Exactly the lines from the one containing "enligt den lokala" through the final line of the listing are to be retyped, and nothing more.

◇ ◇ ◇ ◇ ◇ ◇ ◇

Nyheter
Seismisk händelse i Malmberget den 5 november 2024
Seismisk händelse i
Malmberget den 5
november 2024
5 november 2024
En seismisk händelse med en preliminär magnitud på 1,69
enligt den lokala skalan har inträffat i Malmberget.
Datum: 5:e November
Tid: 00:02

◇ ◇ ◇ ◇ ◇ ◇ ◇

◆ **Solution for this exercise**:
enligt den lokala skalan har inträffat i Malmberget.
Datum: 5:e November
Tid: 00:02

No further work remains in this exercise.